### ACTIVITY:
Once the pictures are set aside, transcribe each line of the data exactly.

(Pose landmark coordinates)
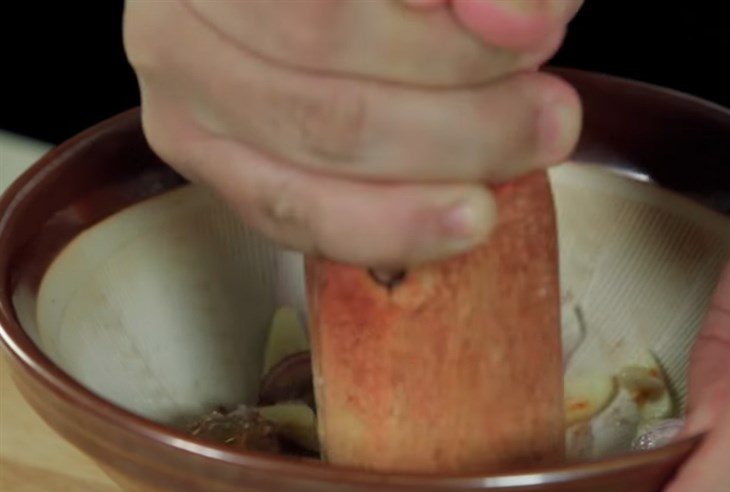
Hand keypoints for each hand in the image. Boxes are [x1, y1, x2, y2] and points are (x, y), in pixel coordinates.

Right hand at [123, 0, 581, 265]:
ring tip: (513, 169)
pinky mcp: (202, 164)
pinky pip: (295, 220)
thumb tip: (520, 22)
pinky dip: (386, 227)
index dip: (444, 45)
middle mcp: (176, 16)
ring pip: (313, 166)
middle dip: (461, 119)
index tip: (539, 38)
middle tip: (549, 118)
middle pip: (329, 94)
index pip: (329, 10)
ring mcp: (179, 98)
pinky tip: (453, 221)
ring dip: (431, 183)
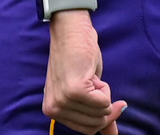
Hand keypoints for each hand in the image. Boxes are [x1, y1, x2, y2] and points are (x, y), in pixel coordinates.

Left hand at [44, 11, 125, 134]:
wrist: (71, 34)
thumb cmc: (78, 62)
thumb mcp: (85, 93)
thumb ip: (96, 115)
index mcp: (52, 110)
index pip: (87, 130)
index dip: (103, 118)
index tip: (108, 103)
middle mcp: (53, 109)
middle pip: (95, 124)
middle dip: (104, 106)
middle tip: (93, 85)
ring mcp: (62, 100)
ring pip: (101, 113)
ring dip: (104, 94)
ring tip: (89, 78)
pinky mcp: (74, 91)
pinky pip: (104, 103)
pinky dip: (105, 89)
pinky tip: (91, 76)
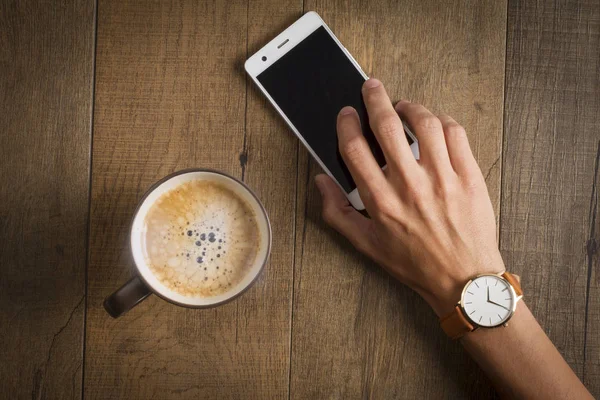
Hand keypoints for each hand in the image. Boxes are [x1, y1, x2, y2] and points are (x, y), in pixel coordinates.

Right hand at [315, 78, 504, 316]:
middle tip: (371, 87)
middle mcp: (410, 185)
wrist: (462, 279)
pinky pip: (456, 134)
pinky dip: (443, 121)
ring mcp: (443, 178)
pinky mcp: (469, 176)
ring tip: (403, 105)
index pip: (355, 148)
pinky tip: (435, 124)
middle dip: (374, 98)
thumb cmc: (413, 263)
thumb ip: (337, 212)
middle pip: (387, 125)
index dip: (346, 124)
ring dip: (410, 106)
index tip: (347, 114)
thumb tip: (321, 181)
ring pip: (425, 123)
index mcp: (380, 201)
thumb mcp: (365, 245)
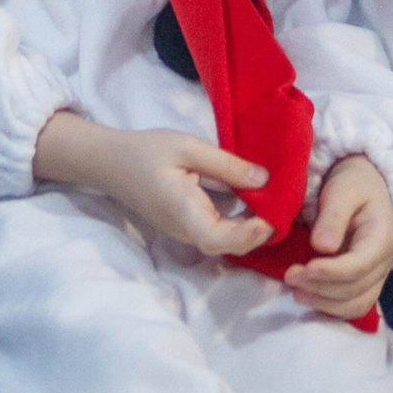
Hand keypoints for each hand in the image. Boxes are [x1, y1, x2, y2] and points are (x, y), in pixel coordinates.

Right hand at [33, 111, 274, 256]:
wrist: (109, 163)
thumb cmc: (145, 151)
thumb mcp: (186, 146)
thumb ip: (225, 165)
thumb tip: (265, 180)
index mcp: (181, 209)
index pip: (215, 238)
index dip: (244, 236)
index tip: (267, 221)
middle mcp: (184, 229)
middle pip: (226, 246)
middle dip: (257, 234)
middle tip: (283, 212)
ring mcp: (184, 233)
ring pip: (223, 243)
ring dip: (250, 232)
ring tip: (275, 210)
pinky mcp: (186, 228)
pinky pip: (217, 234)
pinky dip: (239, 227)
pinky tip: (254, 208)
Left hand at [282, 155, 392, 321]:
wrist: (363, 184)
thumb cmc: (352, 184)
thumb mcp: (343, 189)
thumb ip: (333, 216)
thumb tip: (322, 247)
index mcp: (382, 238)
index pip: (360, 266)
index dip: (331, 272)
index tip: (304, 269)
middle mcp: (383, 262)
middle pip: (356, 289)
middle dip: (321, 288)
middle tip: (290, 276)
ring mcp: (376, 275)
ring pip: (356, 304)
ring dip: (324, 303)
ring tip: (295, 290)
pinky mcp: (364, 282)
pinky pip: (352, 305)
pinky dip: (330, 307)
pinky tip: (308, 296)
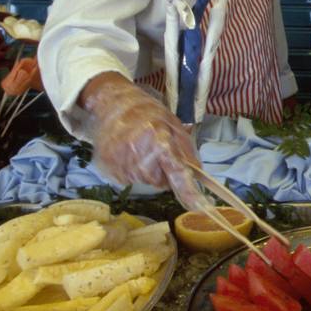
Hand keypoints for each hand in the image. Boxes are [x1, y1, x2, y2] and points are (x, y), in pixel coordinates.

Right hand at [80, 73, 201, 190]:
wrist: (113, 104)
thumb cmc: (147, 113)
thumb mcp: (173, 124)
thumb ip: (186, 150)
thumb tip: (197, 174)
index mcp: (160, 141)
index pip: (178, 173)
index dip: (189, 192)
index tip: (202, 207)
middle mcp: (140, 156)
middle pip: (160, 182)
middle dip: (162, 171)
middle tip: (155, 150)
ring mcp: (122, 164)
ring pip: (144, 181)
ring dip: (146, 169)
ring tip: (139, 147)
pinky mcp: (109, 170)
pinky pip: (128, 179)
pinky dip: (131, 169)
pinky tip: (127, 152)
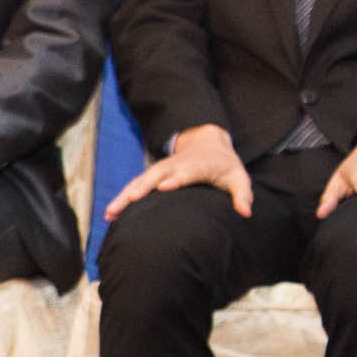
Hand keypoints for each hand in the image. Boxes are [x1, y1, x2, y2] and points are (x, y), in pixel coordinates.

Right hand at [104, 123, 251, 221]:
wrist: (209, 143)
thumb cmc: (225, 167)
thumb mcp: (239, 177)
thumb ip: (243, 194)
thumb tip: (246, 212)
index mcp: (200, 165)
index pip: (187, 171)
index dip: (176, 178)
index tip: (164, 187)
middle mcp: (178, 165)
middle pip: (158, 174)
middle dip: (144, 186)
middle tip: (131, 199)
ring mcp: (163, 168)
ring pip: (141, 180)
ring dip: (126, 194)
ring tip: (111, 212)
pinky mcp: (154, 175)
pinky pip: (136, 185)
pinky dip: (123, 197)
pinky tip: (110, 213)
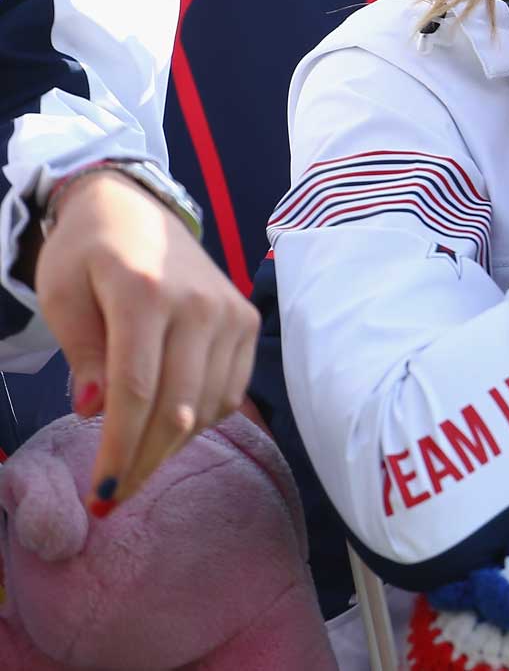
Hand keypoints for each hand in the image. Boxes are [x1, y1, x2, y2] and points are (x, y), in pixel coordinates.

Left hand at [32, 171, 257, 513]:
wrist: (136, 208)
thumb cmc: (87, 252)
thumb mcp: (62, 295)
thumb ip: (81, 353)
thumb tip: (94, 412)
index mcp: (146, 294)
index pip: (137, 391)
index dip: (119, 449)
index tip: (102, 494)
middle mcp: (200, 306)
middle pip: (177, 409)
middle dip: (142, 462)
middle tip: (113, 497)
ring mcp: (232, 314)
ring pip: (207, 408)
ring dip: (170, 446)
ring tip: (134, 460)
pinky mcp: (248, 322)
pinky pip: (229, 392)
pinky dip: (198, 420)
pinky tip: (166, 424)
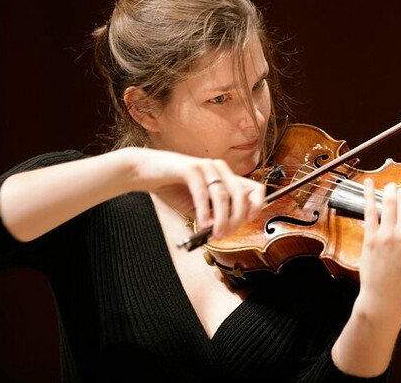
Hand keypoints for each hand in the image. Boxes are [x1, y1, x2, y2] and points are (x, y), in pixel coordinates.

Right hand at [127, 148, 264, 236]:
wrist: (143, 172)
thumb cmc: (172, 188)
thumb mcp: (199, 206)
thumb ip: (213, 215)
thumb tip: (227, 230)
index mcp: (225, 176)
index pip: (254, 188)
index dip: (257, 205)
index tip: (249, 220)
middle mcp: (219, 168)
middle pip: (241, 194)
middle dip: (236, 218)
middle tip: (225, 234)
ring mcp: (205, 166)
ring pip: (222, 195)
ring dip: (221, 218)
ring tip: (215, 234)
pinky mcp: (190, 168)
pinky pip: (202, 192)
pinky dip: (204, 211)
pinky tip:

### THE ANSWER:
Hand keypoints for each hand in the image. Boxes are [x1, y1, x2, y2] and points are (x, y), in pixel coordinates.

Right hand at [123, 0, 581, 265]:
ring tip: (513, 169)
pinky mcp: (202, 164)
pinky pip: (295, 220)
thumb tip: (520, 22)
pinky dip: (386, 227)
index dip: (444, 45)
middle mcp: (176, 16)
ring pip: (313, 166)
middle dip: (461, 119)
index tip: (539, 38)
middle tip: (549, 118)
middle pip: (329, 94)
index pip: (329, 10)
ring mcp: (179, 98)
pinky tip: (453, 221)
ring dip: (431, 183)
Hand keypoints for each hand in the image. Boxes are [x1, y1, x2, y2] and points are (x, y), in pixel coordinates.

Left hand at [44, 11, 125, 134]:
wrist: (71, 34)
thumb cmc: (78, 62)
thumb mcp: (85, 93)
thumb ip: (96, 115)
index mcp: (52, 110)
index pip: (87, 130)
index dip: (103, 118)
index tip: (108, 103)
middle mcp: (53, 109)
middle pip: (95, 124)
middle dip: (104, 106)
middle tip: (93, 85)
ring mcp: (62, 100)
ring pip: (101, 113)
ring dip: (104, 94)
ring tip: (89, 78)
pinky mcp: (74, 91)
pinky pip: (104, 103)
pinky dip: (105, 89)
pinky tip: (91, 76)
Hand keypoints for each hand in the image. Boxes are [x1, y1, x2, y2] and points are (x, y), in pixel coordinates.

Right hand at [315, 78, 504, 316]:
middle tip: (371, 87)
middle mcp: (410, 185)
wrist: (462, 279)
pinky pip: (456, 134)
pinky dip: (443, 121)
ring mcp: (443, 178)
pinky mcp: (469, 176)
ring tip: (403, 105)
index pip: (355, 148)
pinky tip: (435, 124)
middle dip: (374, 98)
thumb cmc: (413, 263)
thumb ip: (337, 212)
middle pip: (387, 125)
index dip: (346, 124)
ring dip: (410, 106)
index tip: (347, 114)
thumb tip: (321, 181)
ring pip: (425, 123)
index mcp: (380, 201)
thumb mcp: (365, 245)
Hand keypoints for each hand in the image. Boxes are [x1, y1, x2, y2] and points are (x, y), in pixel coordinates.

Right hand at [33, 111, 274, 256]:
wrist: (109, 163)
thumb cmc: (145, 151)
thumb mcp: (186, 146)
thumb ip: (225, 165)
thumb tip: (265, 180)
index mcp: (181, 209)
index pip: (215, 238)
index dip: (244, 236)
index tip: (267, 221)
middle mcp: (184, 229)
middle pip: (226, 246)
middle dip: (257, 234)
middle tip: (283, 212)
ring mcp: (184, 233)
ring pip: (223, 243)
ring dip: (250, 232)
ring tip: (275, 210)
pinky mcp: (186, 228)
pinky pip: (217, 234)
pinky dip: (239, 227)
pinky tip: (254, 208)
Left hand at [282, 155, 392, 321]:
wrist: (363, 184)
thumb cmc: (352, 184)
thumb mcp: (343, 189)
thumb ip: (333, 216)
thumb tip: (322, 247)
index mcp: (382, 238)
index pip: (360, 266)
index dip: (331, 272)
index tip: (304, 269)
middle mcp: (383, 262)
middle pip: (356, 289)
middle dip: (321, 288)
middle tip: (290, 276)
ring mcp: (376, 275)
ring pip: (356, 304)
ring dip: (324, 303)
ring tip: (295, 290)
pinky mcp: (364, 282)
pinky pip: (352, 305)
pinky dip: (330, 307)
pinky tip: (308, 296)
Hand keypoints for each hand in the image. Boxes are [x1, y1, x2, y2] and points are (x, y), in pixel coordinates.

Right hand at [80, 73, 201, 190]:
wrist: (113, 104)
thumb cmc: (147, 113)
thumb mcp: (173, 124)
thumb ip: (186, 150)
thumb tip: (197, 174)
index mcp: (160, 141)
index pip: (178, 173)
index dip: (189, 192)
index tip: (202, 207)
middle mcp: (140, 156)
middle pip: (160, 182)
middle dip: (162, 171)
middle tip: (155, 150)
ring mcp: (122, 164)
ring pip: (144, 181)
ring dip: (146, 169)
ring tip: (139, 147)
pinky mcp: (109, 170)
pinky pip: (128, 179)
pinky dip: (131, 169)
pinky tip: (127, 152)
Hand keypoints for each hand in the image. Boxes are [x1, y1, x2, y2] and points are (x, y), in pixel coordinates.

Right hand at [104, 123, 251, 221]:
wrist: (209, 143)
thumb cmc: (225, 167)
thumb mcp: (239, 177)
thumb ip: (243, 194)
thumb tip: (246, 212)
index mcp: (200, 165)
index pip: (187, 171)
index dip: (176, 178)
index tip: (164, 187)
middle mcp: (178, 165)
middle pip: (158, 174)
middle dip: (144, 186)
middle tip: (131, 199)
ring mcp: (163, 168)
ring pip: (141, 180)
ring dip: (126, 194)
ring tip: (111, 212)
pinky mcp: (154, 175)
pinky pip: (136, 185)
pinky dip: (123, 197)
pinky tip: (110, 213)
Hand keypoints for each hand in the image. Boxes are [x1, y1, x2, y2] and points are (x, y), in pixel coordinates.

Left hand at [32, 171, 257, 513]:
wrist: (136, 208)
thumb cmc: (87, 252)
thumb mcp: (62, 295)
thumb ip: (81, 353)
thumb tip: (94, 412)
index mcp: (146, 294)
index pip: (137, 391)
index dip: (119, 449)
index tip: (102, 494)
middle mcp: (200, 306)
middle pip: (177, 409)
middle dip: (142, 462)
middle tip: (113, 497)
ring mcp: (232, 314)
ring pip: (207, 408)
ring dip: (170, 446)
ring tip: (134, 460)
pinky mcp: (248, 322)
pinky pip: (229, 392)
pinky dip: (198, 420)
pinky tip: (166, 424)
Hand keypoints for each hand in the image. Boxes are [x1, y1, x2, y2] and points are (x, y), in pixel coordinates.

Right hand at [127, 148, 264, 236]:
wrist: (143, 172)
thumb cmc: (172, 188)
thumb mcp: (199, 206)
thumb ip: (213, 215)
thumb tip: (227, 230)
index mcp: (225, 176)
index pip: (254, 188)
index dip: (257, 205)
index tip: (249, 220)
middle mcp: (219, 168)
middle pip: (241, 194)
middle dip: (236, 218)
middle tip: (225, 234)
ring mcp: (205, 166)
ring pip: (222, 195)
ring dip: (221, 218)
ring tip: (215, 234)
pinky mcp: (190, 168)
pinky pip: (202, 192)
pinky dip: (204, 211)
pinky tip:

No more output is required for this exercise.